When Angela Merkel became German chancellor in November 2005, her Social Democratic predecessor, Gerhard Schröder, had just landed a big job at Gazprom, Russia’s state-owned energy giant. At the time, it seemed that Vladimir Putin, the Russian president, was rewarding his close friend for pushing through a big energy contract between Gazprom and what was then the Kremlin’s most important ally in the EU.

Behind the backs of Germany’s Eastern and Central European neighbors, Schröder, supported by leading Austrian, Dutch, French, and German energy companies, made a deal with Gazprom. They would build the Nord Stream pipeline under the Baltic Sea to bring Russian gas directly to Western Europe for the first time. For Gazprom, the deal meant no more hassles or expenses with transit countries, particularly Ukraine and Poland. For Germany, it meant increased energy dependence on Russia—whatever the political and strategic fallout.

A dozen years later, the consortium is building a second pipeline, Nord Stream 2. But this time round, opposition from many EU member states and the European Commission is increasing. Much of that criticism is directed at Germany, specifically Merkel. Yet when challenged over Nord Stream, Merkel has not wavered in her apparent conviction that the project is a purely commercial venture.

Members of her cabinet have taken the same line. When German Foreign Minister Sigmar Gabriel was economy minister, he told Putin there was no need to worry about the commission sticking its nose into the regulatory practices of Nord Stream. The project would remain “under the competence of the German authorities, if possible,” Gabriel told Putin in October 2015. “So if we can do this, then opportunities for external meddling will be limited. We will limit the possibility of political interference in this project.”

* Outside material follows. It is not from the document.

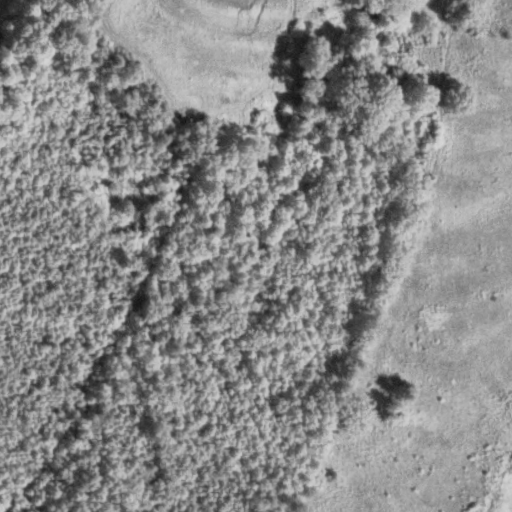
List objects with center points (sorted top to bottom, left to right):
building: (355, 5)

On June 15, after talks in Berlin with Estonian Prime Minister Juri Ratas, who opposes Nord Stream because it goes against everything the EU is meant to support (less dependence on Russian energy, more energy diversification, and the liberalization of the sector), Merkel repeated her mantra. “I think some legal questions need to be clarified in relation to Nord Stream 2,” she said. “Otherwise it is an economic project and I don’t think we need an extra mandate for it.”

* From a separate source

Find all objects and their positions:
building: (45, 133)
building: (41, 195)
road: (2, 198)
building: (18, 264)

To cap it all, not only German but also French and Austrian officials were uncharacteristically mute on June 26 during an informal meeting of EU energy ministers in Brussels. The majority wanted to give the commission the go-ahead to negotiate with Russia over Nord Stream 2. “We had 13 delegations intervening, with all of them being supportive of the Commission’s approach,” European Commission Vice President Maroš Šefčovič told Reuters. Ministers will decide after the summer break whether to give the commission a negotiating mandate.

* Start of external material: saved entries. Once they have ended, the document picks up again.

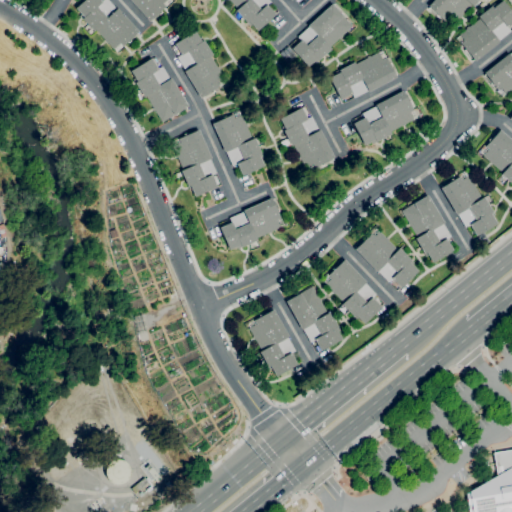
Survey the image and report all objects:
road: (279, 5)
building: (148, 7)
building: (148, 7)
building: (450, 8)
building: (448, 9)
road: (290, 10)
building: (252, 11)
building: (253, 11)
road: (411, 11)
road: (132, 12)
road: (51, 16)
building: (106, 21)
road: (299, 21)
building: (105, 22)
building: (485, 29)
building: (487, 30)
building: (319, 35)
building: (320, 35)
road: (480, 62)
building: (197, 64)
building: (198, 64)
building: (501, 73)
building: (500, 74)
building: (360, 76)
building: (362, 76)
building: (157, 89)
building: (158, 89)
road: (380, 94)
building: (510, 117)
building: (383, 118)
building: (383, 118)
building: (511, 118)
road: (486, 119)
road: (202, 121)
road: (323, 122)
road: (166, 130)
building: (304, 139)
building: (306, 139)
building: (236, 142)
building: (238, 144)
building: (498, 154)
building: (500, 154)
building: (193, 162)
building: (194, 162)
road: (395, 177)
building: (467, 203)
road: (441, 204)
building: (468, 205)
road: (218, 209)
building: (0, 217)
road: (166, 224)
building: (249, 224)
building: (250, 224)
building: (426, 228)
building: (428, 228)
river: (66, 247)
building: (384, 258)
building: (386, 259)
road: (362, 266)
building: (350, 291)
building: (352, 292)
road: (255, 296)
road: (217, 298)
road: (455, 299)
road: (493, 314)
building: (314, 318)
building: (312, 319)
road: (288, 321)
road: (489, 340)
building: (270, 342)
building: (273, 342)
road: (469, 355)
road: (212, 362)
road: (499, 371)
road: (484, 376)
road: (508, 382)
road: (339, 391)
road: (388, 397)
road: (263, 416)
road: (392, 419)
parking lot: (447, 423)
road: (426, 426)
road: (306, 435)
road: (512, 435)
traffic signals: (280, 438)
road: (275, 460)
traffic signals: (303, 466)
building: (117, 472)
road: (429, 472)
road: (234, 474)
road: (319, 480)
road: (319, 487)
building: (494, 487)
road: (274, 488)
building: (494, 488)
road: (290, 502)
road: (309, 503)
park: (305, 506)
road: (335, 510)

Three things are striking about Berlin’s stance on Nord Stream 2. The first is that Merkel could have stopped the original project when she entered the Chancellery in 2005. Construction hadn’t even begun. When you ask members of her Christian Democratic Union why she didn’t stop it back then, they have one stock answer: Merkel didn’t want to rock her coalition, which included the Social Democrats. Yet she could have overturned Nord Stream during her second term, when she was in coalition with the liberal Free Democrats. Again, she did nothing. And now, as her third term comes to an end, Christian Democrats repeat the same message: Merkel doesn’t want to destabilize her coalition with the Social Democrats.

None of this washes. Nord Stream is not a commercial project. It is a highly political one. It goes against everything the EU is supposed to stand for when it comes to energy security. And at a time when the leaders of the EU institutions and member states talk about strengthening Europe’s resilience, surely that includes diversified energy supplies for both member states and the bloc as a whole.

The EU gets about one-third of its gas imports from Russia. As for Germany, despite the big push to shift to renewables after Merkel decided in 2011 to abandon nuclear power, Germany depends on Russia for 35 percent of its imported oil, 39 percent of its imported gas, and 29 percent of its imported coal.

Second, the trend in Germany is increasingly toward intergovernmental decisionmaking at the EU level, meaning that the commission ranks second to the member states in the European Council. This shift began under Schröder. He not only broke a long tradition pursued by German leaders, particularly former chancellor Helmut Kohl, of supporting a strong commission. He also showed that Germany was much more willing to articulate and defend its national interests. Depending on the issue, Merkel has continued the trend set by Schröder. This seems puzzling. The mood across Europe—or at least Western Europe—seems to be tilting toward more integration, which would challenge the role of the member states.

And third, Merkel’s stance on Nord Stream is at odds with her positions vis-à-vis Russia and the United States. It was she who led the EU to impose sanctions on Russia for its 2014 annexation of Crimea and invasion of parts of eastern Ukraine. It is difficult to square this leadership with her unqualified support of Nord Stream, particularly since the U.S. Senate recently criticized Nord Stream and called for it to be abandoned. In this regard, Merkel is not going to pander to U.S. interests.

Maybe, if she is reelected in Germany’s federal election in September, Merkel will bow to the European Commission. But not before.